Details
-
Bug
-
Status: Resolved
-
Major
-
Resolution: Fixed
-
1.1.11
-
None
-
None
-
Reviewed
Description
Today, one of our server aborted due to the following log.
2017-06-06 05:38:47,142 ERROR [regionserver/xxxx.logRoller] regionserver.LogRoller: Log rolling failed java.util.NoSuchElementException at java.util.concurrent.ConcurrentSkipListMap$Iter.advance(ConcurrentSkipListMap.java:2224) at java.util.concurrent.ConcurrentSkipListMap$ValueIterator.next(ConcurrentSkipListMap.java:2253) at java.util.Collections.min(Collections.java:628) at org.apache.hadoop.hbase.regionserver.wal.FSHLog.findEligibleMemstoresToFlush(FSHLog.java:861) at org.apache.hadoop.hbase.regionserver.wal.FSHLog.findRegionsToForceFlush(FSHLog.java:886) at org.apache.hadoop.hbase.regionserver.wal.FSHLog.rollWriter(FSHLog.java:728) at org.apache.hadoop.hbase.regionserver.LogRoller.run(LogRoller.java:137) at java.lang.Thread.run(Thread.java:756) 2017-06-06 05:38:47,142 FATAL [regionserver/xxxx.logRoller] regionserver.HRegionServer: ABORTING region server xxxx: Log rolling failed java.util.NoSuchElementException ......
The code is here:
private byte[][] findEligibleMemstoresToFlush(Map<byte[], Long> regionsSequenceNums) { List<byte[]> regionsToFlush = null; // Keeping the old behavior of iterating unflushedSeqNums under oldestSeqNumsLock. synchronized (regionSequenceIdLock) { for (Map.Entry<byte[], Long> e: regionsSequenceNums.entrySet()) { ConcurrentMap<byte[], Long> m = this.oldestUnflushedStoreSequenceIds.get(e.getKey()); if (m == null) { continue; } long unFlushedVal = Collections.min(m.values()); //The exception is thrown here ......

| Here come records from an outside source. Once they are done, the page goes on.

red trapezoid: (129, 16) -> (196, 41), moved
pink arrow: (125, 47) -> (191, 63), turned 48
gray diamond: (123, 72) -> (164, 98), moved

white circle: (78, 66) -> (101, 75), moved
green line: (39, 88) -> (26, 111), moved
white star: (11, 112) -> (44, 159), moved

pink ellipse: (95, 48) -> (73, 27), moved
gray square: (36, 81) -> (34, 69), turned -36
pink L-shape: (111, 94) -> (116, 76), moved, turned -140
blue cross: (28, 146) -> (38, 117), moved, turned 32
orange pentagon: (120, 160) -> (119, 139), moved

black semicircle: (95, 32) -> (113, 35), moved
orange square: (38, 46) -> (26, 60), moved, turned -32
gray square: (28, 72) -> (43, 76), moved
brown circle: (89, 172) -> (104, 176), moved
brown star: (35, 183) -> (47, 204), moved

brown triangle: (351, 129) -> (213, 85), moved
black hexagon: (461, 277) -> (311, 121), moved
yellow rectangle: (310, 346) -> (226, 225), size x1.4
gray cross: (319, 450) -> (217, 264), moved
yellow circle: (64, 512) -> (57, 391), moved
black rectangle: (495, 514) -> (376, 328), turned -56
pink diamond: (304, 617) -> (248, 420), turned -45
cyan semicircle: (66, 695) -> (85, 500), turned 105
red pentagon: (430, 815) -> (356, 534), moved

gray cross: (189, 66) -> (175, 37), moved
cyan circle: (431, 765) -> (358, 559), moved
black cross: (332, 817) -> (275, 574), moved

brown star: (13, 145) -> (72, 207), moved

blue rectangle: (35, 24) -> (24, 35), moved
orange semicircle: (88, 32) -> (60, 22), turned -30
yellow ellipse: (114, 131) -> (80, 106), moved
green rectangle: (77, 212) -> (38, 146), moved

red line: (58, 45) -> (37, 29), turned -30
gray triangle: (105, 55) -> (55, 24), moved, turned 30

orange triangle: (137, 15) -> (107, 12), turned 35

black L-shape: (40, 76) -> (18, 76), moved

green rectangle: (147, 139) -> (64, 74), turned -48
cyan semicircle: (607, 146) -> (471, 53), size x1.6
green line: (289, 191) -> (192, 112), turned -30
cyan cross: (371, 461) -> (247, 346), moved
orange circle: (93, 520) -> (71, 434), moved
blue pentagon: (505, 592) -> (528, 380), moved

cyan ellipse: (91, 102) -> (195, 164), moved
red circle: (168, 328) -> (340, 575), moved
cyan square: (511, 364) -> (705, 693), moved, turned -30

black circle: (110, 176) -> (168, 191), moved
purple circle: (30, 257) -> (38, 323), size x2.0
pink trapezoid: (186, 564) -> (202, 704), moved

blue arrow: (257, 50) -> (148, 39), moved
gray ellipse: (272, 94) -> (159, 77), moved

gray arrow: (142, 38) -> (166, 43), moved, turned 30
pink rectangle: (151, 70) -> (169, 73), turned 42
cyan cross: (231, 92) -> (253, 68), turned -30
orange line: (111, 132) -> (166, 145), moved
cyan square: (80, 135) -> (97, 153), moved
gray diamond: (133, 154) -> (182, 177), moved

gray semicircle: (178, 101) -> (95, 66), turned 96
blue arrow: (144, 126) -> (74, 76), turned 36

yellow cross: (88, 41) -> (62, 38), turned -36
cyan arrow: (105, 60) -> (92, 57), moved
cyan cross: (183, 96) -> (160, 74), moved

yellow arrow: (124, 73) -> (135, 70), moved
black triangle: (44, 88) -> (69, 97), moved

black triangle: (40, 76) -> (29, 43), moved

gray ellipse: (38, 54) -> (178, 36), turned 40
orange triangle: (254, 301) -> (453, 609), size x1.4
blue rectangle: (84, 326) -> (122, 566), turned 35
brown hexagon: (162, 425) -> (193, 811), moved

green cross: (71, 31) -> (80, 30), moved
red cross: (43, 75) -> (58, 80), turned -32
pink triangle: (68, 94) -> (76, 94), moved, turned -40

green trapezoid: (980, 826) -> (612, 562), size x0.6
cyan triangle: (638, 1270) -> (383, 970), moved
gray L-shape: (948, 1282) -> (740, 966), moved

The map 'm' is empty is the only reason I can think of why NoSuchElementException is thrown. I then looked up all code related to the update of 'oldestUnflushedStoreSequenceIds'. All update to 'oldestUnflushedStoreSequenceIds' is guarded by the synchronization of 'regionSequenceIdLock' except here:
private ConcurrentMap<byte[], Long> getOrCreateOldestUnflushedStoreSequenceIdsOfRegion( byte[] encodedRegionName) { ...... oldestUnflushedStoreSequenceIdsOfRegion = new ConcurrentSkipListMap<byte[], Long>(Bytes.BYTES_COMPARATOR); ConcurrentMap<byte[], Long> alreadyPut = oldestUnflushedStoreSequenceIds.putIfAbsent(encodedRegionName, oldestUnflushedStoreSequenceIdsOfRegion); // Here, a empty map may put to 'oldestUnflushedStoreSequenceIds' with no synchronization return alreadyPut == null ? oldestUnflushedStoreSequenceIdsOfRegion : alreadyPut; }
It should be a very rare bug. But it can lead to server abort. It only exists in branch-1.1.